Yeah, I generally would just create a folder “helpers” or “support” and put things like the struct definitions in there. I know it works, I was just wondering if there was really a standard place for this sort of stuff in the new components organizational structure. One does try to adhere to standards so other people can read the code.
The problem is that the code used, the %GaugeArc{} struct and it’s functions and type, aren’t specific to the component itself. The LiveView (dashboard/index.ex) has to call them. Calling GaugeArcComponent.build_from_values() and then storing the result into assigns and then passing that result into <.live_component module={GaugeArcComponent}> seemed somehow wrong, which is why I’ve got the %GaugeArc{} broken out into its own module currently.
I certainly was not suggesting anything like that!!! I’m not 100% on what you are after but it seems you have created a struct specifically for converting other structs into a normalized struct that can then be passed to a live component. In that case, I may actually be suggesting something like that… If that is the case, don’t be afraid to be a bit OO and instead of calling GaugeArcComponent.build_from_values() and passing that result to <.live_component ... />, just pass the original struct to <.live_component ... /> and convert each case inside the component itself (ie, call build_from_values(%Polymorphic{} = guage_arc). If I’m not completely misunderstanding your usecase, this is basically what views would have been doing in that a view provides specialized presentation logic for a specific slice of UI.
I may be way off base, though. Seeing some more concrete code would really help if you haven’t already figured something out!
I’m also curious as to your use-case for live components. Could they just be function components in this case or no?
That’s an interesting callout… I realized while answering your next question that I should probably look at moving as much of that logic as possible into the component. Something that got forgotten when I moved to the LiveComponent!
I’m building a dashboard that renders a number of widgets. Each widget could be on the page multiple times with different data, and may be on different pages. Each widget has several controls on it to allow it to display its data in different ways, (Metric/Imperial unit toggle for example.) the setting for which should only change the display for the widget the control was changed for, not for all widgets on the page.
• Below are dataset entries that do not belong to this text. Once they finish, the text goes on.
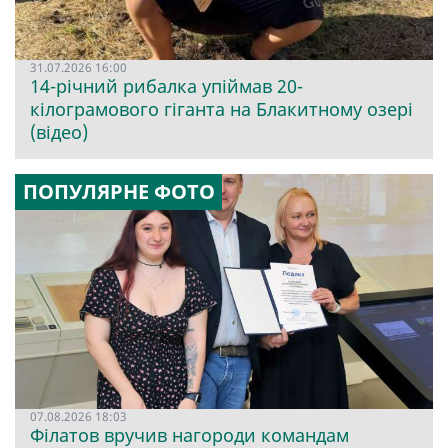
31.07.2026 16:00
14-річний рибалка упіймав 20-
кілограмового гіганта на Блакитному озері
(відео)
ПОПУЛЯРНЕ ФОТО
07.08.2026 18:03
Філатов вручив нагороди командам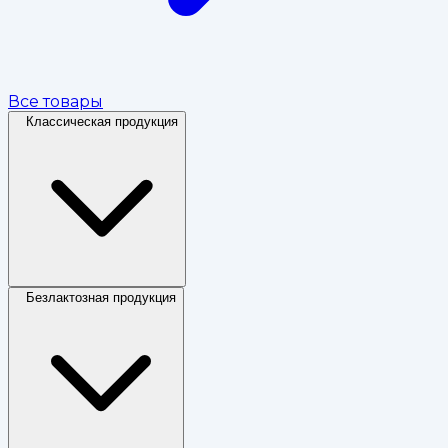
Все товары
Классическая продукция
Безлактозная продукция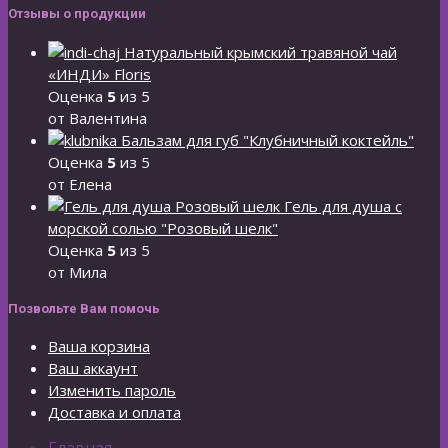
Отзывы о продукции
Натуральный крымский травяной чай
«ИНДИ» Floris
Оценка
5
из 5
от Валентина
Бальзам для губ "Клубничный коктейль"
Оценка
5
из 5
от Елена
Гель для душа с
морской солью "Розовый шелк"
Оценка
5
из 5
от Мила
Позвольте Вам помочь
Ваша корзина
Ваш аккаунт
Изменить пароль
Доставка и оплата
To my understanding this basically screams “LiveComponent”. (especially considering that I have no resource constraint and no concerns about scaling.) However I’m more than happy to be wrong if there’s a Better Way™.
Naw, definitely a case for a live component! I asked because I wasn’t sure whether you really need to keep all your state in the LiveView itself or not. If you did then a live component might not be needed.